29. Ajax et Agamemnon

Agamemnon
Si, dans un accès de fureur, Ajax, tu t'es donné la mort, en voulant nous la donner à nous tous, pourquoi en accuser Ulysse ? Dernièrement tu n'as pas même voulu le regarder, lorsqu'il venait consulter Tirésias ; tu n'as pas dit un mot à ton compagnon d'armes, à ton ami, et tu as passé fièrement, à grands pas, devant lui ?

Ajax
J'avais raison, Agamemnon.
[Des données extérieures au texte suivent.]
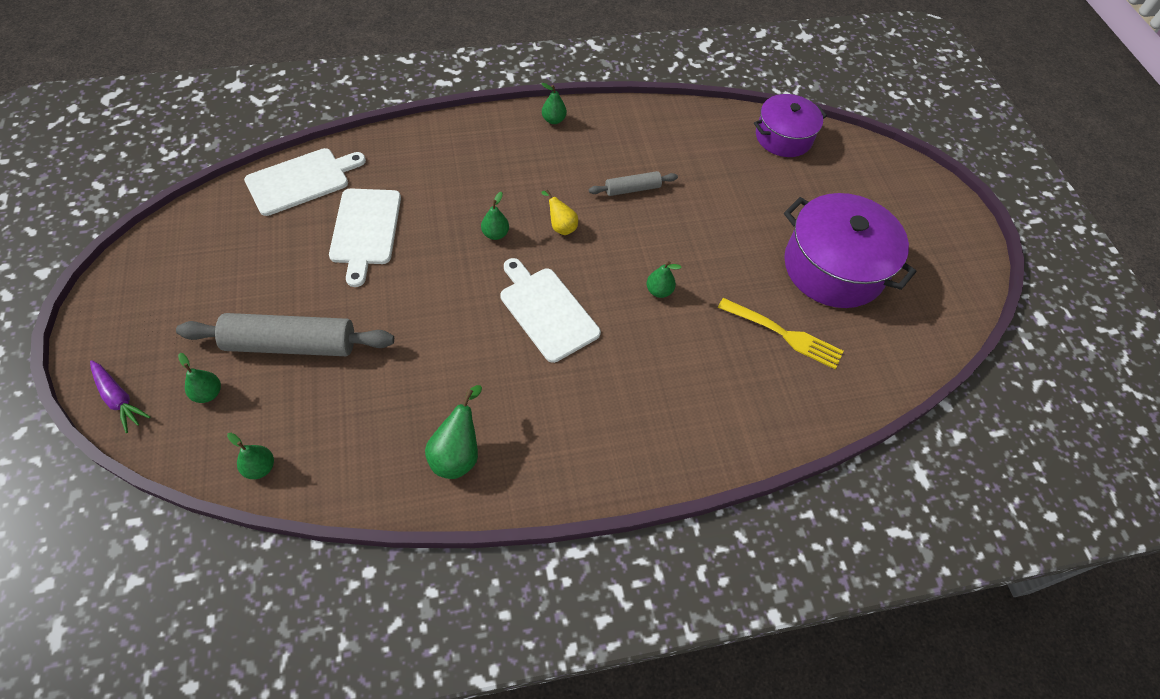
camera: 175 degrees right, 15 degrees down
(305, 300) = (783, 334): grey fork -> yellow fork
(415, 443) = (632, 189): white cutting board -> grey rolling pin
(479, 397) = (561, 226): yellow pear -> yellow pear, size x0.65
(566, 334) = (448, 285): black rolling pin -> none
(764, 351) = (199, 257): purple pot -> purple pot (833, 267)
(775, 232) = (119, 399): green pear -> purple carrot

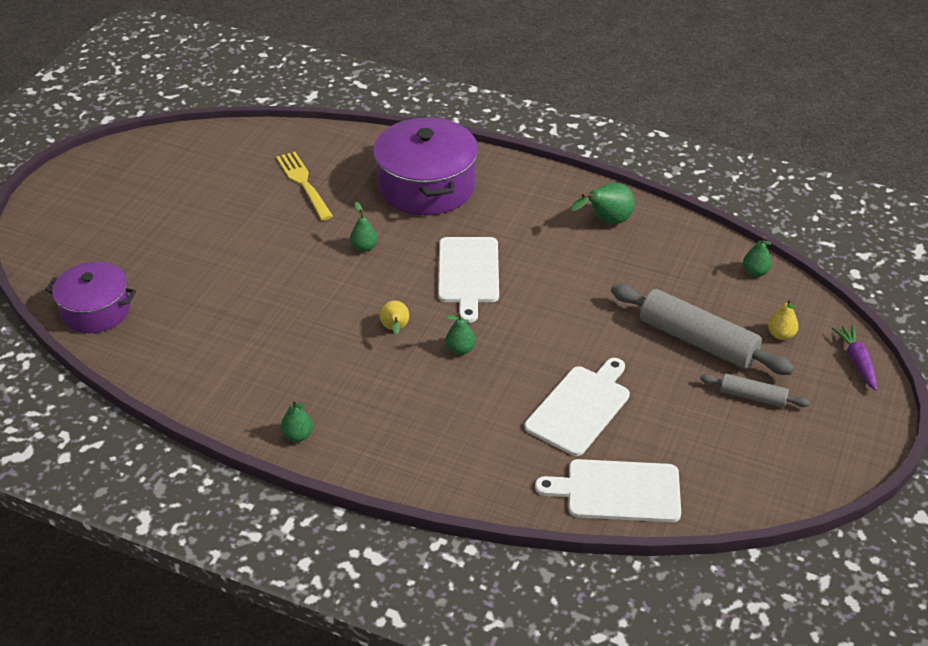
camera: 140 degrees left, 15 degrees down
(208, 393) = (781, 335): green pear -> yellow pear
(632, 189) = (296, 331): grey rolling pin -> grey rolling pin (752, 397)
(833, 267) = (207, 202): purple pot -> purple pot (426, 186)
Lui seul fut cause de ma fureur, en me disputant les armes d'Achille.

Agamemnon
Prétendais-tu n'avoir point de concurrent et triompher de tous sans combattre ?

Ajax
Certainement : ces armes me revenaient de droit, puisqu'elles étaient à mon cousin : d'ailleurs vous autres, braves guerriers, vous ne me les disputiez pas, tous m'accordiez ce prix de ma valeur, tandis que le fils de Laërte, que j'ai mille fois sauvé du danger d'être taillé en pièces par les Phrygiens, osa prétendre qu'il valait mieux que moi et qu'il était plus digne d'avoir ces armes.

Agamemnon
Accuse plutôt Thétis, mon cher, qui, au lieu de t'accorder, en ta qualité de parent, l'héritage de cette armure, est venue l'apporter au milieu du camp.

Ajax
Non : je ne m'en prends qu'à Ulysse, qui seul la revendiqua contre moi.

Agamemnon
Il faut lui pardonner, Ajax, si, étant homme, il fut passionné pour la gloire, cette douce récompense, pour laquelle chacun de nous supporte les dangers. Et puis, il l'emporta sur toi, au jugement même des Troyens.

Ajax
Je sais qui m'a fait condamner ; mais il n'est pas permis de rien dire contre les dieux. Seulement, Agamemnon, je ne puis m'empêcher de détester Ulysse, quand Minerve elle-même me le défendrait.